Die belangte Behörde wird daher ohne diese zeitliche Einschränkung zunächst (vollständig) zu prüfen und festzustellen haben, ob bzw. in welcher Dauer eine tatsächliche Wohngemeinschaft zwischen dem Beschwerdeführer und seiner Ehegattin bestanden hat und danach - soweit Unterbrechungen der Wohngemeinschaft hervorkommen sollten - unter Mitwirkung des Beschwerdeführers an dieser (aus seiner Sphäre stammenden) Sachverhaltsermittlung gegebenenfalls zudem festzustellen haben, ob objektive Gegebenheiten es rechtfertigen, allfällige Unterbrechungen den Zeiten gleichzustellen, während deren der betroffene Familienangehörige tatsächlich mit dem türkischen Arbeitnehmer zusammengelebt hat.

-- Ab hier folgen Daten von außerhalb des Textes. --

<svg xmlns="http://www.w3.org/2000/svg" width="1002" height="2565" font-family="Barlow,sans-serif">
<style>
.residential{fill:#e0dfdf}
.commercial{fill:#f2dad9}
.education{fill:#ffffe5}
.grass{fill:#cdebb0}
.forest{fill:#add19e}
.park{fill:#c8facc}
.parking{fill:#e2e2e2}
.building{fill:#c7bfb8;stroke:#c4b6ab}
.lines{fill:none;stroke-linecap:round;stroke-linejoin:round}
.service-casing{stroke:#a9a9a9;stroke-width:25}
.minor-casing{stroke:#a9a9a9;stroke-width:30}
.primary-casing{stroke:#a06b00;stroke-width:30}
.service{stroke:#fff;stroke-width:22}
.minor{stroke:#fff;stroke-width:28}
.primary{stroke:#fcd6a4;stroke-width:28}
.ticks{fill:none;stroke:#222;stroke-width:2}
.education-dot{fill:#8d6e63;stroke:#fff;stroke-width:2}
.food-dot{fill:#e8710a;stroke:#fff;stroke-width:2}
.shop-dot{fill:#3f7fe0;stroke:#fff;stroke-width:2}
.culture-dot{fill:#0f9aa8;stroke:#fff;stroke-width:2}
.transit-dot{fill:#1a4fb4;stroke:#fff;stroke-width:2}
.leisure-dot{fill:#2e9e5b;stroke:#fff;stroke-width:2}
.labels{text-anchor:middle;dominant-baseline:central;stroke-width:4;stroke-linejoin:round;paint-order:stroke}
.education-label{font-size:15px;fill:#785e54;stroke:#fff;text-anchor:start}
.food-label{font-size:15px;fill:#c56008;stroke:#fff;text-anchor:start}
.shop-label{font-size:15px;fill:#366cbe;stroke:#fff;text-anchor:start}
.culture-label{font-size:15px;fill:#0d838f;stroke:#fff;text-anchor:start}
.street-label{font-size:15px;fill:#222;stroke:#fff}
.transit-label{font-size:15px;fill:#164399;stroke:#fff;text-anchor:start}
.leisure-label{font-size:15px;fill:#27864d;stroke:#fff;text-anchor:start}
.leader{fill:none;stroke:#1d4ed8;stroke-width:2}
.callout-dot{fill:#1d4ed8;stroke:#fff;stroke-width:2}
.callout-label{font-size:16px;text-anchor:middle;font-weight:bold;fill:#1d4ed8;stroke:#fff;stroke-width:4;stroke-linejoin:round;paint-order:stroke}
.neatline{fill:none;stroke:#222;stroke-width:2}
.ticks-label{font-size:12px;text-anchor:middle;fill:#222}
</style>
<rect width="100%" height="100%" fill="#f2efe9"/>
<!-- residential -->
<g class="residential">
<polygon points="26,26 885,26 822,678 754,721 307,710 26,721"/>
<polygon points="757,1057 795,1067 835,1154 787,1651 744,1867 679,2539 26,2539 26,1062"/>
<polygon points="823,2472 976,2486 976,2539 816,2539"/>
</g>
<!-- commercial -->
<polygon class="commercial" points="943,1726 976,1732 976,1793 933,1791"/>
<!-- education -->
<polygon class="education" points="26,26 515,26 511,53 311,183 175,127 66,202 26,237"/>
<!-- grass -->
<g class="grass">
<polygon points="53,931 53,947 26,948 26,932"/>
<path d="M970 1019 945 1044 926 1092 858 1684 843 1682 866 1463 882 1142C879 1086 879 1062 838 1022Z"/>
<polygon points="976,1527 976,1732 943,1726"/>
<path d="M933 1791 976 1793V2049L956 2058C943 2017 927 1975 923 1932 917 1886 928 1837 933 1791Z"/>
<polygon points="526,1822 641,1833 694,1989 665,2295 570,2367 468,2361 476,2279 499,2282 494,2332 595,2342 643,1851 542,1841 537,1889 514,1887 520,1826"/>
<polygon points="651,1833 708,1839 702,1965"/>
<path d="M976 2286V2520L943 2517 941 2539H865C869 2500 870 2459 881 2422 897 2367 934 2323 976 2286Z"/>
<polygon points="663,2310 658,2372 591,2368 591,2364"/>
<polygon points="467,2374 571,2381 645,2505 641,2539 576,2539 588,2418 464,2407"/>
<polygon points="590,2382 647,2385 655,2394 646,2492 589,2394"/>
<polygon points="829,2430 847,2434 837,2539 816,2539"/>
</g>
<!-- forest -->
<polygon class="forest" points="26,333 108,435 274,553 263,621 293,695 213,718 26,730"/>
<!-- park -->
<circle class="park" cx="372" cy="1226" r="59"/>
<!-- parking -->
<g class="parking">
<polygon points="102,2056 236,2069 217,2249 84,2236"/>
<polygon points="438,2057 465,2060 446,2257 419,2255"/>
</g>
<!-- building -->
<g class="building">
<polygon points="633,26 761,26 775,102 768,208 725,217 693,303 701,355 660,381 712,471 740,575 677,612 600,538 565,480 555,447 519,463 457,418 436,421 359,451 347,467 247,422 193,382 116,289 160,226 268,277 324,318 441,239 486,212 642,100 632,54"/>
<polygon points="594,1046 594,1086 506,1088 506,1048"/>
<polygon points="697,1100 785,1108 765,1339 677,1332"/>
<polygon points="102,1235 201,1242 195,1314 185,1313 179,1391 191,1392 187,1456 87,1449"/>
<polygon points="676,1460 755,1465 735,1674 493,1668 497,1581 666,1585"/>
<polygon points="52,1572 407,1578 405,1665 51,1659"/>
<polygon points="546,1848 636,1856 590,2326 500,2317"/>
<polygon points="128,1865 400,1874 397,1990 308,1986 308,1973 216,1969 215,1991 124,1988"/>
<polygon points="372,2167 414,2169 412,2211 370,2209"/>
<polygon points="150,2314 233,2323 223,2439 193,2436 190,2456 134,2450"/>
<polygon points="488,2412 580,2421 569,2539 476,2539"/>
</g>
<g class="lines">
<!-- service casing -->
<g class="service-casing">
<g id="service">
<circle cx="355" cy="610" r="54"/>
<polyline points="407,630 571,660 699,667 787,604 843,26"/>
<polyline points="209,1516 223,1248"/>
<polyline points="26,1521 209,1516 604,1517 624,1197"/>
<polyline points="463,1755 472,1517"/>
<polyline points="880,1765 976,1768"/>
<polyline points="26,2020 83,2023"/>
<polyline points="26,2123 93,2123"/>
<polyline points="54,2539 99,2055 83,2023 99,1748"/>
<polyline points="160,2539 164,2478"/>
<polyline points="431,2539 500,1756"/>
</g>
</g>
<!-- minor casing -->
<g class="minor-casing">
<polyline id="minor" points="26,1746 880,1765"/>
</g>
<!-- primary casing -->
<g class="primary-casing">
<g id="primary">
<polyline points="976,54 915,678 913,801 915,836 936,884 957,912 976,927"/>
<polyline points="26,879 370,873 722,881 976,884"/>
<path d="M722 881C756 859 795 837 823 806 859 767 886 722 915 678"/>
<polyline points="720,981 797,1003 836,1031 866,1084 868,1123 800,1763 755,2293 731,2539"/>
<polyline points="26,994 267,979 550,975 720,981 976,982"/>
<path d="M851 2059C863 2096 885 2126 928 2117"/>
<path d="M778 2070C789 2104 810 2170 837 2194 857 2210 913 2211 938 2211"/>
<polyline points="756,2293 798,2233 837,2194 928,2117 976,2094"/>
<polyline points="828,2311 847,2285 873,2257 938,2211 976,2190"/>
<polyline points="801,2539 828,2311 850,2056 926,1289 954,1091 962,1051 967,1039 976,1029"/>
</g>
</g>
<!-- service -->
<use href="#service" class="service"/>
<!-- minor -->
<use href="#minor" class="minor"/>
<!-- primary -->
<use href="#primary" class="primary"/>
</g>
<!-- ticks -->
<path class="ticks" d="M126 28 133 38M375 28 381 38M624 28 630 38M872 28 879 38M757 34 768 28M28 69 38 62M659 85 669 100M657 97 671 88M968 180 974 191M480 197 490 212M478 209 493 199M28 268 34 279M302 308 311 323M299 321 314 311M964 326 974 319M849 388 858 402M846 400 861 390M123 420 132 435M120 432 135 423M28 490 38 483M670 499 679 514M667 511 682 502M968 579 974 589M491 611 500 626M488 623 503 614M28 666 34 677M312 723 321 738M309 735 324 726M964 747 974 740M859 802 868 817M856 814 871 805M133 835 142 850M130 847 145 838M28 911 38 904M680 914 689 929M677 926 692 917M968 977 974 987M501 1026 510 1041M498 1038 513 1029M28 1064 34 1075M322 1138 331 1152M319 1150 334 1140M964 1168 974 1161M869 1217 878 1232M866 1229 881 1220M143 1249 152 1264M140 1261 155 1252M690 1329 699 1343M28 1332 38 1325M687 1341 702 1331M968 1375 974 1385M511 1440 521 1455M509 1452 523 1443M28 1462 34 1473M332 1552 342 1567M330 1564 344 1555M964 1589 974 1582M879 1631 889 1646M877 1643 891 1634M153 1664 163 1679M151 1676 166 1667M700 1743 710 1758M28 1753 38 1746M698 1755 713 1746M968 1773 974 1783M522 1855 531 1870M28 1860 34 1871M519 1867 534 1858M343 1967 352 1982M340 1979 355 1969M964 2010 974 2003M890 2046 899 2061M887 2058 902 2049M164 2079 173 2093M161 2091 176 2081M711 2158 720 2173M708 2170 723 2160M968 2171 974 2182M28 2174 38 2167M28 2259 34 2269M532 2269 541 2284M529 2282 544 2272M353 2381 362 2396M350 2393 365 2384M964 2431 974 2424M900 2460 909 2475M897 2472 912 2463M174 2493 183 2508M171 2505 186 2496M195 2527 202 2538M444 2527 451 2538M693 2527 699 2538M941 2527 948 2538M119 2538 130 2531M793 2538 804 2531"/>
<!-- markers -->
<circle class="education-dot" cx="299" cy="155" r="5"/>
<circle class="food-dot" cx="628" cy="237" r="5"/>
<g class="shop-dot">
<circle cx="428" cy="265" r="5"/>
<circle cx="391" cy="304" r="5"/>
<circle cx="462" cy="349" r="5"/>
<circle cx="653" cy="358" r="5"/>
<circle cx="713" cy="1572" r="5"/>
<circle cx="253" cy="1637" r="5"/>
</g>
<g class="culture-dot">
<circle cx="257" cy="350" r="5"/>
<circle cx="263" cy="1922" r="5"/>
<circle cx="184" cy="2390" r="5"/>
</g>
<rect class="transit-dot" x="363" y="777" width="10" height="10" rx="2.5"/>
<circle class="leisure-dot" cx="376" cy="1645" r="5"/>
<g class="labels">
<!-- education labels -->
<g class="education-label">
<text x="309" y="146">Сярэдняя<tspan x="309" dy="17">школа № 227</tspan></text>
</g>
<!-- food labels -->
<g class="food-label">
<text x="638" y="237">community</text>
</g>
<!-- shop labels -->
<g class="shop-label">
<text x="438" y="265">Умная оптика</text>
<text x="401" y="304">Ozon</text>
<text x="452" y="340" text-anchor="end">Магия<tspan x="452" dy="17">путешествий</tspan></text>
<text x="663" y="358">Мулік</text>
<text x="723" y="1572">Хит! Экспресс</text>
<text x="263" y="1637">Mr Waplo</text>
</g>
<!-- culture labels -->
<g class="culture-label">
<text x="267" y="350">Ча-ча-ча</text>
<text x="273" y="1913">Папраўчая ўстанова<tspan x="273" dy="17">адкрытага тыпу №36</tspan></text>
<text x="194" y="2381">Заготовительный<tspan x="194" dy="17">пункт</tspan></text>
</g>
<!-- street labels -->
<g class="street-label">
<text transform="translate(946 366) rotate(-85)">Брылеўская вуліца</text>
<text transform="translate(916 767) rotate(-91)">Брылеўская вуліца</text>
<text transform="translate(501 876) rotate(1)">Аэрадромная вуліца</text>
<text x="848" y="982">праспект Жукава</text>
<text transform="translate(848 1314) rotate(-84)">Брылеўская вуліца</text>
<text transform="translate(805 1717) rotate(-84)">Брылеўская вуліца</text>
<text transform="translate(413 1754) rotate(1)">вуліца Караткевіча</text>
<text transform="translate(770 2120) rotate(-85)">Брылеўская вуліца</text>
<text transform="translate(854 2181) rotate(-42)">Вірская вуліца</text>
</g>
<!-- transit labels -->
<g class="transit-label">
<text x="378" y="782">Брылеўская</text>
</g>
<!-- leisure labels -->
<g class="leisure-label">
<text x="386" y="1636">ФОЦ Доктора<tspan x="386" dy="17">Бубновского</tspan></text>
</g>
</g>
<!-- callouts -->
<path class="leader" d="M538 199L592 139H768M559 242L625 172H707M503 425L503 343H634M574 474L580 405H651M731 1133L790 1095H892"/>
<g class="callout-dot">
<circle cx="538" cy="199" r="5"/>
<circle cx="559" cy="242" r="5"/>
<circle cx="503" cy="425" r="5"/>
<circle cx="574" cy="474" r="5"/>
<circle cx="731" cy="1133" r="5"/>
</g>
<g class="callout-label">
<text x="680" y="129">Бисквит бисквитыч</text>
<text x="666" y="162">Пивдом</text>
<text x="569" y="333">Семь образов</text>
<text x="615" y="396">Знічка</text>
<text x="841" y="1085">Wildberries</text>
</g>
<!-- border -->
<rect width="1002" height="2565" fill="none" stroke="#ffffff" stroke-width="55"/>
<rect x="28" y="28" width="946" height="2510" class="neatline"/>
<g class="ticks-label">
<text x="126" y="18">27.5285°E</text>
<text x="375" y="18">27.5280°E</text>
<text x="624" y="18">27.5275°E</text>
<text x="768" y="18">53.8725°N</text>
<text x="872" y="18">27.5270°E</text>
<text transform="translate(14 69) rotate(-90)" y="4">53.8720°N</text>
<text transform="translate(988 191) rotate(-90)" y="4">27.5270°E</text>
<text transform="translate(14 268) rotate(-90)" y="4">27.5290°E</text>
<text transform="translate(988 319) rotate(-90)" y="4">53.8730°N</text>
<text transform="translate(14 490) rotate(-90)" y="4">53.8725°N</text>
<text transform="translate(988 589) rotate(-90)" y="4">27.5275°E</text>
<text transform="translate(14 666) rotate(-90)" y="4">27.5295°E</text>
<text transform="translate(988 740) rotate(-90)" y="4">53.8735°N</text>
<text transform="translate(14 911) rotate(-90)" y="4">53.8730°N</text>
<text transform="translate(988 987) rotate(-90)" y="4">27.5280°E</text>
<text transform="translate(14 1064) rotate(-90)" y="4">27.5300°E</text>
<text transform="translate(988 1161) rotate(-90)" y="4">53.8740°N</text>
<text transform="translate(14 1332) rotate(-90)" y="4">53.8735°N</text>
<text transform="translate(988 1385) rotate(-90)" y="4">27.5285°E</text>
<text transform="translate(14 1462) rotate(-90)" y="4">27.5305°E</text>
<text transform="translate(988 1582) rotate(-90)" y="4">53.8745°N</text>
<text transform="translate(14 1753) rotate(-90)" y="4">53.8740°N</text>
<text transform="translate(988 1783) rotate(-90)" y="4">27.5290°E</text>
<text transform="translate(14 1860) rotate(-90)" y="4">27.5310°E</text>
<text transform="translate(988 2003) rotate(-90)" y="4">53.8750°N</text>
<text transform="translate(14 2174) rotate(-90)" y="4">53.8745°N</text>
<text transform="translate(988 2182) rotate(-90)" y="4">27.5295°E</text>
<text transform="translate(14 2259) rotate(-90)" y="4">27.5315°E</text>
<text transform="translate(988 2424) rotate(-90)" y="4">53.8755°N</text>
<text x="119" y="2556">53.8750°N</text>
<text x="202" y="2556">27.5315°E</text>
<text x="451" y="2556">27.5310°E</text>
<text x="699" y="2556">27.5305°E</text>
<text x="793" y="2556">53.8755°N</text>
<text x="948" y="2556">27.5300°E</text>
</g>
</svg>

In diesem Zusammenhang ist drauf zu verweisen, dass vor dem Beitritt Österreichs zur Europäischen Union zurückgelegte Anwartschaftszeiten zur Erlangung der Rechtsstellung im Sinn des Art. 7 ARB Nr. 1/80 mit dem Beitritt wirksam wurden (vgl. insoweit das hg. Erkenntnis vom , Zl. 96/09/0334). Dem Art. 7 des genannten Assoziationsratsbeschlusses ist nicht entnehmbar, dass die von dem Familienangehörigen des türkischen Arbeitnehmers durch Zurücklegung der geforderten Wohnsitzzeiten einmal erlangte (ab wirksam gewordene) Rechtsstellung zu einem späteren Zeitpunkt - etwa durch spätere Unterbrechung der Wohngemeinschaft - wieder in Frage gestellt wird oder von einem Mitgliedstaat aberkannt werden könnte.
Der angefochtene Bescheid war daher gemäß § 42 Abs. 2 Z 1 VwGG wegen Rechtswidrigkeit seines Inhaltes aufzuheben.

Die Kostenentscheidung beruht auf den §§ 47 ff VwGG in Verbindung mit § 41 AMSG und der Verordnung des Bundeskanzlers BGBl. Nr. 416/1994.